Unfortunately, the debate over this bill has morphed into one about “tort reform,” as advocates claim that this is some strike against the trial bar. However, this debate is not about tort reform — it is about defending property rights, and on that we cannot give ground. Because a patent is property, patent infringement amounts, no more and no less, to trespass. The owner of intellectual property, no less than the owner of a home, must have the legal right and practical ability to protect his or her property by ejecting those who invade that property without invitation or authorization. Weakening the right to defend one’s property right is not tort reform. In fact, there is great likelihood that this legislation will only prolong litigation and make it costlier.
Some people argue that this so-called reform is designed to stop a few opportunistic “patent trolls” from unleashing a flood of litigation. They claim that such “trolls” do not make productive use of their patents themselves, but instead use the patents to harass businesses into inefficient licensing arrangements and nuisance-value settlements. This argument is specious and false.
Again, one of the inherent features of any type of property is the owner’s right to use, sell, rent, license or otherwise dispose of that property as he or she sees fit. Some owners of farmland, for example, lease it to others to plant and harvest, but no one would call such a landowner a farming “troll” for objecting to the presence of trespassers on his property.

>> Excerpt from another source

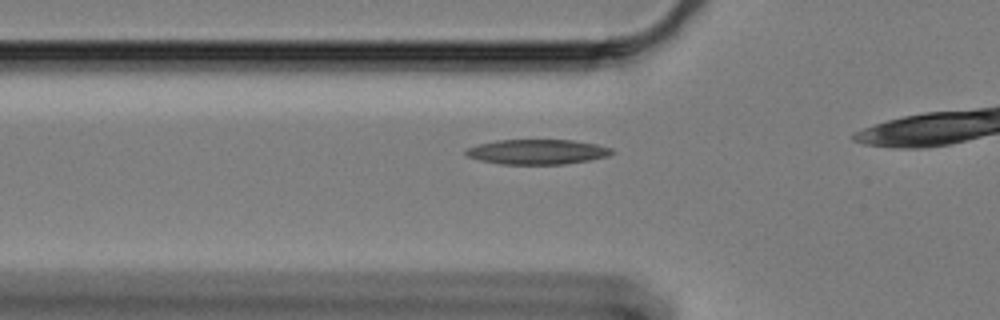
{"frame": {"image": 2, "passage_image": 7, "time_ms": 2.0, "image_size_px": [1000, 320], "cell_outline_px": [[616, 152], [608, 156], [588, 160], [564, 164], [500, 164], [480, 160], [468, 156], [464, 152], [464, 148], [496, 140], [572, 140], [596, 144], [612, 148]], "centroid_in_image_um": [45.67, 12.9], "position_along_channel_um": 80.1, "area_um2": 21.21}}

Intellectual property is and should be no different in this regard. The fact that some patent owners do not themselves directly practice their invention, but instead license others to do so, often leads to the most efficient utilization of resources in our economy. The proponents of patent “reform” have not made a serious effort to differentiate such entirely legitimate and productive uses of intellectual property from actions that truly amount to abuse of the patent system. Their “reforms,” therefore, threaten to trample property rights and to stifle the types of innovation that fuel the 21st-century economy.
In any event, there are ways to fight so-called “patent trolls” that are more targeted and more effective than the kind of sweeping, reckless revision argued for by Mr. Obama and his allies. In fact, the Supreme Court and the Judicial Conference in a number of decisions and rules changes have already tightened patent litigation, addressing the bad lawsuits that proponents of this approach claim to be concerned about. Patent litigation is actually down significantly since last year, according to a number of analyses.
We must tread carefully as the unintended consequences of this legislative approach will have economic ramifications that could cripple American innovation and drive new technology development overseas to nations where property rights are not protected.
We’re faced with a clear choice: either we honor the protections that have helped inspire and motivate the most dynamic technology innovation in the history of the world, or we send a message to the inventors and innovators of the future that their work, their vision and their entrepreneurial commitment are free for anyone to take, to use and to profit from.
Charles J. Cooper is founding partner of the Washington law firm of Cooper & Kirk, PLLC.